I’ve re-done the t-prediction model using Tiny Imagenet instead of fashion mnist, and still get similarly-accurate predictions. So whilst you’re right that it was able to “cheat” a bit, it turns out it still does a good job without cheating 
10 Likes
Thanks for another great video. Its good to see how things are evolving and I appreciate the approach that is being taken.
On a slightly off topic note - do you have any idea when the course will be released to the public, some colleagues of mine have followed the initial lectures that were released and are keen to follow up with the later ones.
I would like to say how much I appreciate this course, and how grateful I am for the time and commitment of all of the authors.
1 Like
In the next couple of weeks hopefully.
2 Likes
Will Lesson 23 be live today? 07/Feb
2 Likes
No we haven’t recorded it yet.
1 Like
WARNING: this grad-cam code has some issues if used with rgb images due to:
- a typo:
imgs = xb[:,0] if xb.shape[1]==1 else xs - the fact that if the image “i” is a colored image
xb[i]=(c,w,h)its channel dimension “c” should be transposed before to be displayed with mtplotlib:img=img.permute([1,2,0]) - given that we’re feedint it to the model, xb is supposed to be “normalized” at this stage (in this case with mnist
mean,std), so before displaying it we need to denormalize it:img=std*img+mean - last but not least, it would be better to always freeze weights with
learn.model.eval=Truebefore this : you can’t dowith torch.no_grad...because grad-cam is based on gradients
Suddenly (as in the last couple of days) importing UNet2DModel from diffusers gives error!! Used to work just two days back. Any one else see this problem or have a workaround?

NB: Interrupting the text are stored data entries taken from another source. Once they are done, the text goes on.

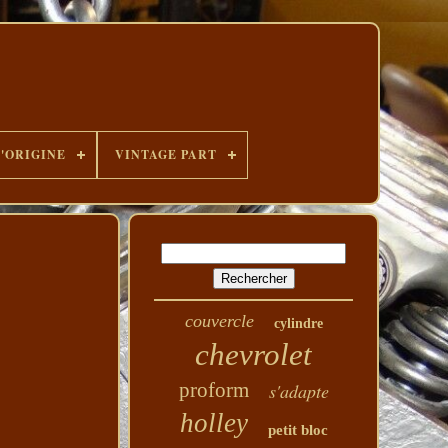
D'ORIGINE
VINTAGE PART
couvercle
cylindre
chevrolet
proform
s'adapte
holley
petit bloc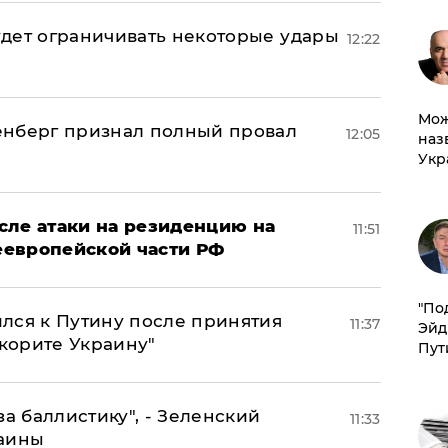
дет ограничивать некоторые удары
12:22
Мож
енберг признал полный провал
12:05
наз
Укр
сле атаки на резиденцию на
11:51
неевропейской части РФ
​"По
лся к Путину после принятия
11:37
Эйд
окорите Украину"
Пут
за баллистику", - Зеленский
11:33
раины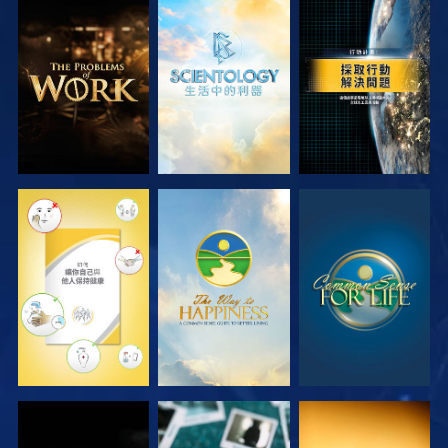
探索系列節目
探索系列節目
觀看
觀看
觀看
觀看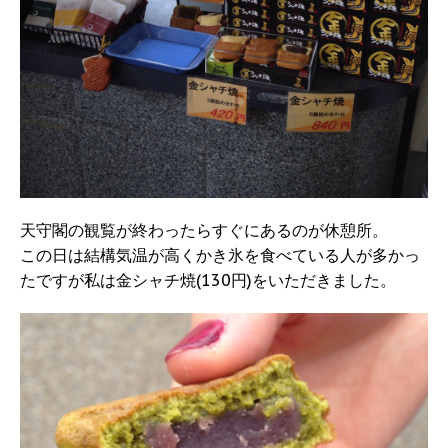
天守閣の観覧が終わったらすぐにあるのが休憩所。
この日は結構気温が高くかき氷を食べている人が多かっ
たですが私は金シャチ焼(130円)をいただきました。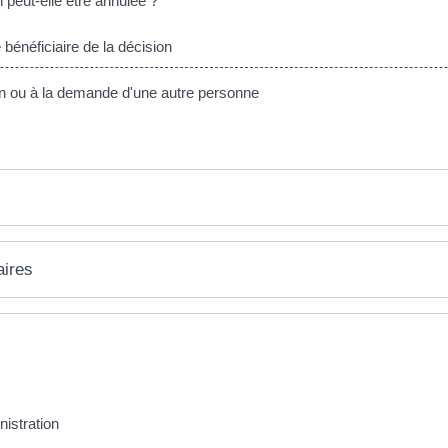
 peut-elle être annulée ?
énéficiaire de la décision
tion ou à la demande d'une autre personne
aires
nistration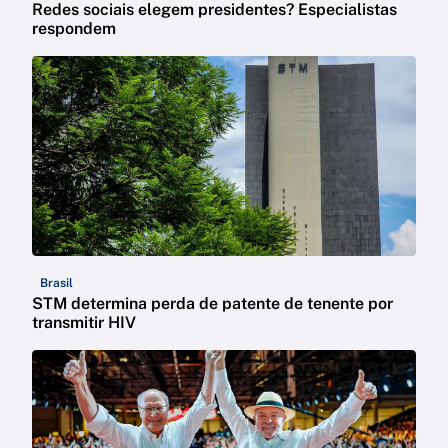
Redes sociais elegem presidentes? Especialistas
respondem
Brasil
STM determina perda de patente de tenente por
transmitir HIV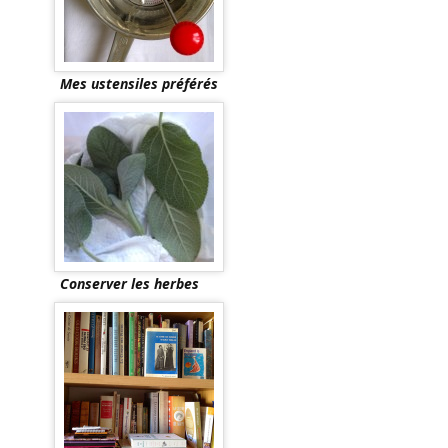
Mes ustensiles préférés
Conserver les herbes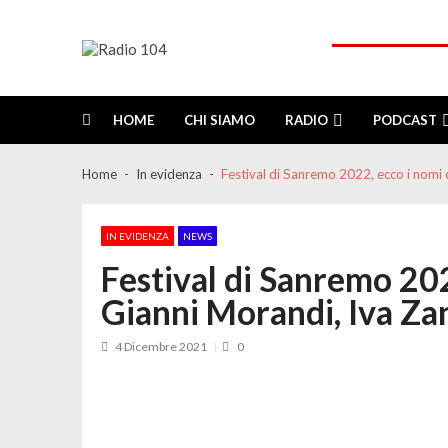
Skip
Skip
to
to
navigation
content
Radio 104
Like It !
HOME
CHI SIAMO
RADIO
PODCAST
Home
In evidenza
Festival di Sanremo 2022, ecco i nomi 
IN EVIDENZA
NEWS
Festival di Sanremo 202
Gianni Morandi, Iva Za
4 Dicembre 2021
0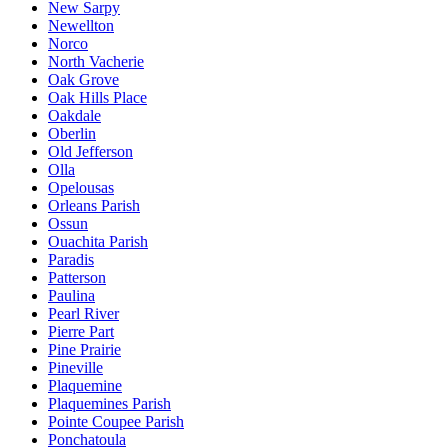
New Sarpy
Newellton
Norco
North Vacherie
Oak Grove
Oak Hills Place
Oakdale
Oberlin
Old Jefferson
Olla
Opelousas
Orleans Parish
Ossun
Ouachita Parish
Paradis
Patterson
Paulina
Pearl River
Pierre Part
Pine Prairie
Pineville
Plaquemine
Plaquemines Parish
Pointe Coupee Parish
Ponchatoula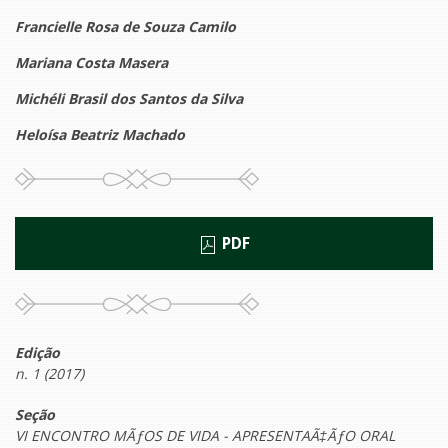
Francielle Rosa de Souza Camilo
Mariana Costa Masera
Michéli Brasil dos Santos da Silva
Heloísa Beatriz Machado
PDF
Edição
n. 1 (2017)
Seção
VI ENCONTRO MÃƒOS DE VIDA - APRESENTAÃ‡ÃƒO ORAL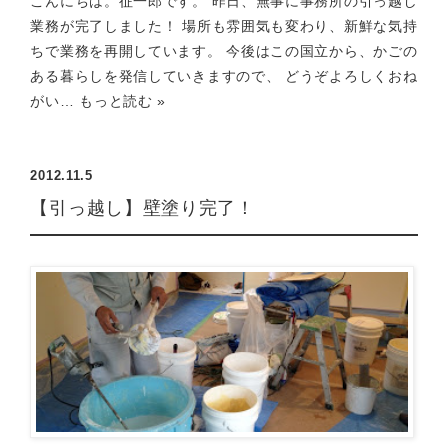
こんにちは。征一郎です。 昨日、無事に事務所の引っ越し
業務が完了しました！ 場所も雰囲気も変わり、新鮮な気持
ちで業務を再開しています。 今後はこの国立から、かごの
ある暮らしを発信していきますので、 どうぞよろしくおね
がい…
もっと読む »
2012.11.5
【引っ越し】壁塗り完了！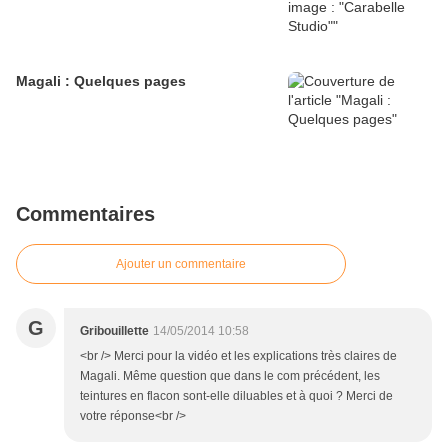
Magali : Quelques pages
Commentaires
Ajouter un commentaire
G
Gribouillette
14/05/2014 10:58
<br /> Merci pour la vidéo et les explications très claires de
Magali. Même question que dans le com précédent, les
teintures en flacon sont-elle diluables et à quoi ? Merci de
votre réponse<br />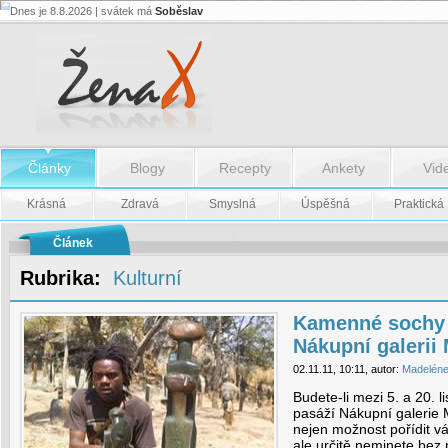
Dnes je 8.8.2026 | svátek má
Soběslav
Kamenné
sochy
ze
Zimbabwe
v
Nákupní
galerii
Myslbek
-
Články
Blogy
Recepty
Ankety
Vid
Kamenné
sochy
ze
Krásná
Zdravá
Smyslná
Úspěšná
Praktická
Zimbabwe
v
Nákupní
Článek
galerii
Myslbek
Rubrika:
Kulturní
Kamenné sochy
Nákupní galerii
02.11.11, 10:11, autor:
Madelén
Budete-li mezi 5. a 20.
pasáží Nákupní galerie
nejen možnost pořídit vá
ale určitě neminete bez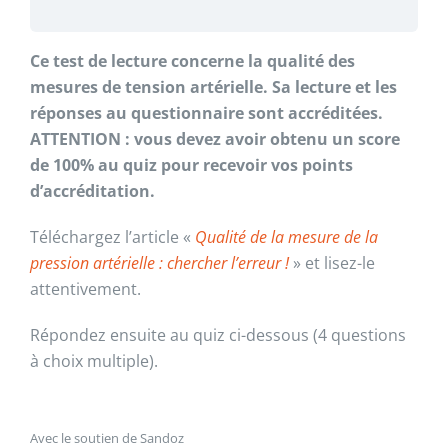
Ce test de lecture concerne la qualité des
mesures de tension artérielle. Sa lecture et les
réponses au questionnaire sont accréditées.
ATTENTION : vous devez avoir obtenu un score
de 100% au quiz pour recevoir vos points
d’accréditation.
Téléchargez l’article «
Qualité de la mesure de la
pression artérielle : chercher l’erreur !
» et lisez-le
attentivement.
Répondez ensuite au quiz ci-dessous (4 questions
à choix multiple).
Avec le soutien de Sandoz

from diffusers import UNet2DModel gives the following error:
NameError: name ‘PreTrainedTokenizer’ is not defined
The above exception was the direct cause of the following exception:
…
raise RuntimeError(
687 f"Failed to import {self.name}.{module_name} because of the following error (look up to see its"
688 f" traceback):\n{e}"
RuntimeError: Failed to import diffusers.models.unet_2d because of the following error (look up to see its traceback):
name ‘PreTrainedTokenizer’ is not defined
The issue at this link NameError: name 'PreTrainedTokenizer' is not defined - TextualInversionLoaderMixin · Issue #2906 · huggingface/diffusers · GitHub seems related but I am not sure.
Suggestions, Workarounds appreciated and thanks in advance.
I’d like to ask a question about the no-t technique to check if I understand things correctly. Does it double the amount of compute required?
i.e. one run through a model to predict t value and one run through another similarly sized model to denoise?